**INPUT FOR THIS TASK:**
*****
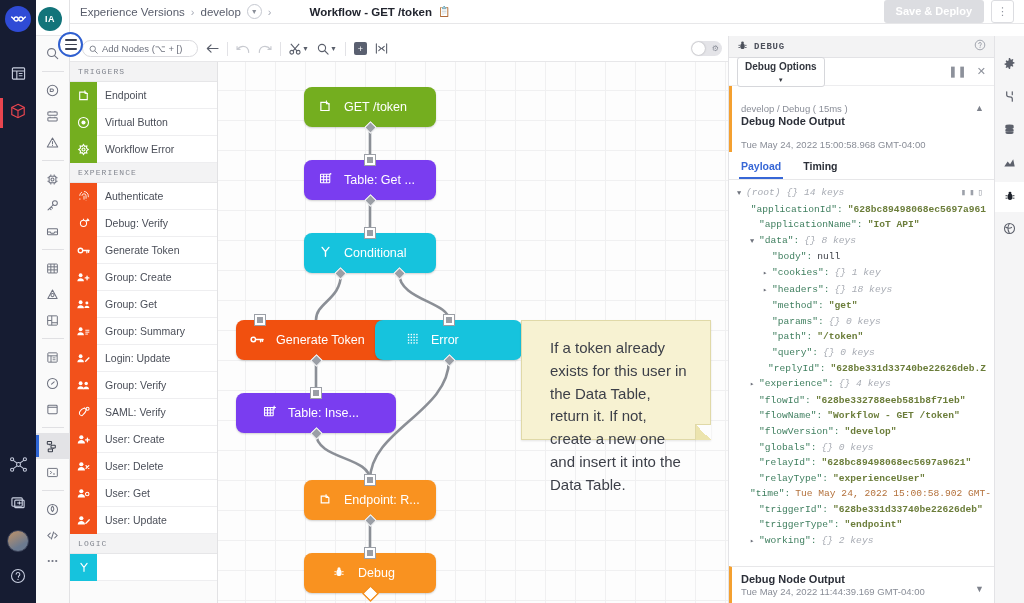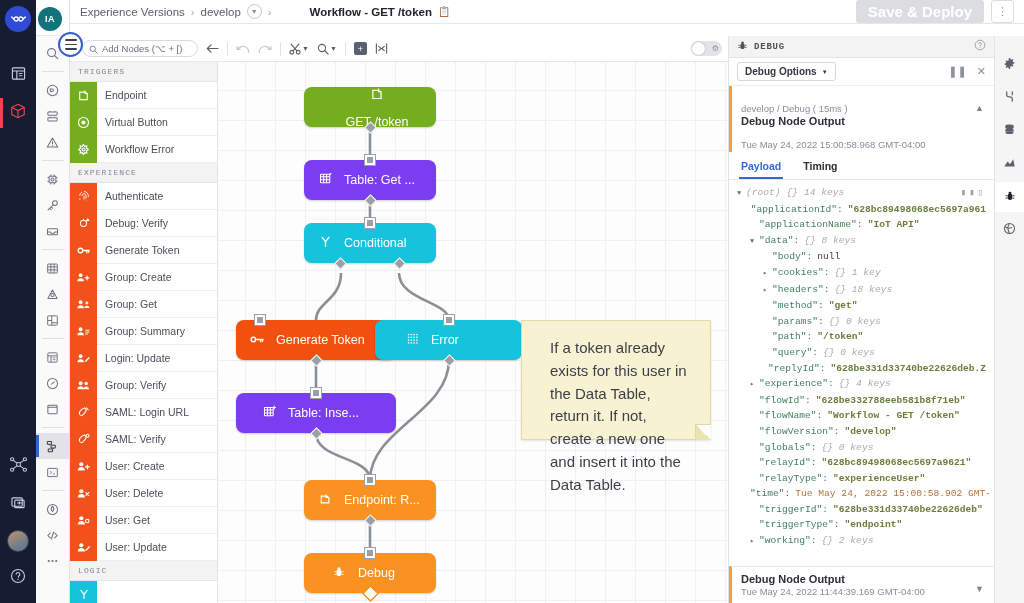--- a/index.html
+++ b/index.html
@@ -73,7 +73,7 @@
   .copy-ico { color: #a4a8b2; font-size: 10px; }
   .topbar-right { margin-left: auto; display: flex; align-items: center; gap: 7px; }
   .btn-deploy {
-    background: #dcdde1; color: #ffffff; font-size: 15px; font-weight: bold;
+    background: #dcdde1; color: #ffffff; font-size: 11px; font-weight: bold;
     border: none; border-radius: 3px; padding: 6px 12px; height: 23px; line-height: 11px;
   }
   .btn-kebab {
*****
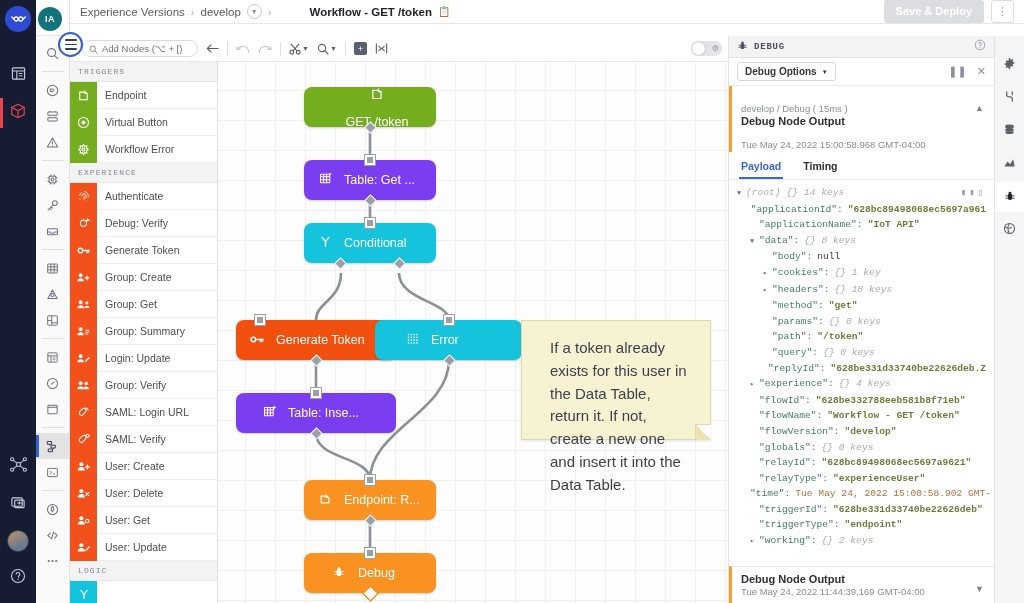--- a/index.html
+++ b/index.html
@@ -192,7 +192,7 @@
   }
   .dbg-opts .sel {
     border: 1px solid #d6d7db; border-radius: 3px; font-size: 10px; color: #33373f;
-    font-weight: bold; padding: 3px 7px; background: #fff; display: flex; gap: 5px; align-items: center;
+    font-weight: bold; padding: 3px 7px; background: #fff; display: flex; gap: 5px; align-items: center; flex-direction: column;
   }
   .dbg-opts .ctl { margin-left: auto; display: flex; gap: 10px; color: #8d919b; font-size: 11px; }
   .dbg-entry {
*****
**AIM OF THE TASK:** Where in the listing does the string "font" appear? Copy every line that has it.

**SOLUTION FOR THIS TASK:**
   .copy-ico { color: #a4a8b2; font-size: 10px; }
-    background: #dcdde1; color: #ffffff; font-size: 15px; font-weight: bold;
+    background: #dcdde1; color: #ffffff; font-size: 11px; font-weight: bold;
     border: 1px solid #d6d7db; border-radius: 3px; font-size: 10px; color: #33373f;
-    font-weight: bold; padding: 3px 7px; background: #fff; display: flex; gap: 5px; align-items: center;
+    font-weight: bold; padding: 3px 7px; background: #fff; display: flex; gap: 5px; align-items: center; flex-direction: column;
   .dbg-opts .ctl { margin-left: auto; display: flex; gap: 10px; color: #8d919b; font-size: 11px; }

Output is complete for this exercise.